‘Mini-Cyclone’ Hits Pakistan

A strong storm in northwest Pakistan, seen as a “mini-cyclone”, has taken the lives of 44 people and injured more than 200, officials said Monday, raising their previous death toll.

Intense rain and strong winds hit the city of Peshawar and nearby districts late Sunday. The storm took down trees, causing dozens of roofs and walls to collapse and blocking many roads.

Most of the injuries are from children, with an estimate of 100, according to officials, while farmers in the area have seen their fields completely destroyed or affected.

“At least 44 people have been killed and 202 wounded. The storm followed by heavy rain and hailstorm has severely damaged wheat crops and orchards,” Provincial Information Minister Mushtaq Ghani told AFP.

Ghani said that authorities were making an estimate of the losses and believe the farmers have lost hundreds of cattles.

Rescue Efforts

Power is still out in Peshawar, the capital of northwestern Khyber Pakhtunkhwa province, and in parts of two nearby districts, Nowshera and Charsadda. The Information Minister said at least 29 people lost their lives in Peshawar alone, ten in Charsadda and five in Nowshera.

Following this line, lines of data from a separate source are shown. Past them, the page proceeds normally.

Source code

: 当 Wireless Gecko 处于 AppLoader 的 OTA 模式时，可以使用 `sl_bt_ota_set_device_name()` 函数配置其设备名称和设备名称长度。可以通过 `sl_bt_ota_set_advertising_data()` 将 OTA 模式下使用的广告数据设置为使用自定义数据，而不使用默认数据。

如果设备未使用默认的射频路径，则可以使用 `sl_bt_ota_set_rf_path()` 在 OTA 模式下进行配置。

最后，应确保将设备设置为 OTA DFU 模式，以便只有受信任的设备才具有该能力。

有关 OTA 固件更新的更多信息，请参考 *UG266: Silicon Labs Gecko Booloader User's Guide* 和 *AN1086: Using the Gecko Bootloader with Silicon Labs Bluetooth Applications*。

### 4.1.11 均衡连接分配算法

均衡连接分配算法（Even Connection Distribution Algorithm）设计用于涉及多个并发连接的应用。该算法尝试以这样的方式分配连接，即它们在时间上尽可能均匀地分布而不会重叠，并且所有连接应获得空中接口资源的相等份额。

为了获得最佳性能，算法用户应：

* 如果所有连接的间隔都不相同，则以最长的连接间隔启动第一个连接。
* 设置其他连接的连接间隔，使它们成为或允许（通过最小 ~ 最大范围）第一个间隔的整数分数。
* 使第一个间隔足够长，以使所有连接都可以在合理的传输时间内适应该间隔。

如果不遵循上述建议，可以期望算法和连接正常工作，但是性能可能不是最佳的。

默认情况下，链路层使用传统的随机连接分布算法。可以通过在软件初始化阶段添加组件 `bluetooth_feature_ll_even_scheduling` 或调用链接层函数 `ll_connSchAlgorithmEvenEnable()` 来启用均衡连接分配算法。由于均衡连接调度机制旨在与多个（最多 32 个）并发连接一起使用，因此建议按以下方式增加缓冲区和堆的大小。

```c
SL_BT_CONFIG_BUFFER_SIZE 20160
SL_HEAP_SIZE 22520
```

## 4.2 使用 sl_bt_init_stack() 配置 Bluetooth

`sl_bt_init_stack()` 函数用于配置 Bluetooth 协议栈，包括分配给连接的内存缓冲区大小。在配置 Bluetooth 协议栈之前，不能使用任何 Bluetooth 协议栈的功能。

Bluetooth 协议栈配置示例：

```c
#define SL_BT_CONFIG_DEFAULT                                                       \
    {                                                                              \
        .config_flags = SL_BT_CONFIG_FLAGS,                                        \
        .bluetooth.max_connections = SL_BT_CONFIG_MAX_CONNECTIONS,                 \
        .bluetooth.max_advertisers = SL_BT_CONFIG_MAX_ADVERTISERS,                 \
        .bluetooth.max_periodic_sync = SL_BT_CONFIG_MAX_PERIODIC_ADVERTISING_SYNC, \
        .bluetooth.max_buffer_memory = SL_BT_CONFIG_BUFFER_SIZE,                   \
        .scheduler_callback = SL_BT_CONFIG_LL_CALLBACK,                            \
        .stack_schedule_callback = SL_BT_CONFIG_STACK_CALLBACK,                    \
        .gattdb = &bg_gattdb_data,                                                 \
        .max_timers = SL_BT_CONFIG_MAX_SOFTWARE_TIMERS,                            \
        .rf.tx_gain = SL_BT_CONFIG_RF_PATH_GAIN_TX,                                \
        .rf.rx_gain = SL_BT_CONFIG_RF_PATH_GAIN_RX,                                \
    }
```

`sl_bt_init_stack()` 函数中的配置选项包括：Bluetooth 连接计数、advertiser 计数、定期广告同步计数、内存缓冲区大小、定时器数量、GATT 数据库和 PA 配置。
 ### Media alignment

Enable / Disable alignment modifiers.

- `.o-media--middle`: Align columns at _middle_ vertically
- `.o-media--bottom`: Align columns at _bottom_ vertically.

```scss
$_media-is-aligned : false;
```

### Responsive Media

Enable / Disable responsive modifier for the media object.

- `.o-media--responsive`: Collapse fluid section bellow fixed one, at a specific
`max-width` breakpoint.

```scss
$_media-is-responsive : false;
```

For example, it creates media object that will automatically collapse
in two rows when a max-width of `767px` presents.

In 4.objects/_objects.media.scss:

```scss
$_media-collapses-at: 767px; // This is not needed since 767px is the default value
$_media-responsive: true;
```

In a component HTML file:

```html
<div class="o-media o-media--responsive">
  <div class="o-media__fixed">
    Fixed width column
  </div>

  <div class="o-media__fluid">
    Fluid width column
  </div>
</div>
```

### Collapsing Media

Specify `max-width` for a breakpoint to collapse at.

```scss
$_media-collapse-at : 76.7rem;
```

Aamir Afaq, a senior official of the provincial disaster management authority, confirmed the deaths in the Injuredcities and towns and told AFP that rescue and aid efforts were underway “to provide food, shelters and emergency medical services to the affectees”.

An AFP reporter in the devastated area of Peshawar said rescue workers were working on removing fallen trees to open the blocked roads while engineers from mobile phone companies were repairing the towers that were damaged by the mini cyclone.

Late Sunday, flood waters from the rain reached a depth of a meter (three feet) in some parts of the city. The area is home to more than three million people. Authorities had initially estimated the death toll at 26 with 180 injured, but that number quickly changed to more.

Help From Military Forces

Military forces have been called in to help in the rescue efforts, using ground-penetrating radars, concrete cutters and sniffer dogs, according to a tweet from a representative of the army.

The underdeveloped nation suffers from poor safety standards and this makes rescue efforts even harder. Many of the more than 200 victims in last year’s heavy monsoon rains died after structures collapsed, mainly roofs.

Poor construction is also said to be the reason for the collapse of the Margalla Towers apartment block in Islamabad in a 2005 earthquake. This tragedy killed 78 people and left many others injured.

The heavily affected area is also the place of Pakistan’s battle against a homegrown group of Islamists that took arms in 2004 after the United States led invasion of Afghanistan.

Help In Nepal

The country was focusing on sending help to the victims of the massive Nepal earthquake. They had announced that they would send aircrafts with hospital beds and many other supplies. But now they will have to help out their own population, while clashes go down nearby between extremists and military forces.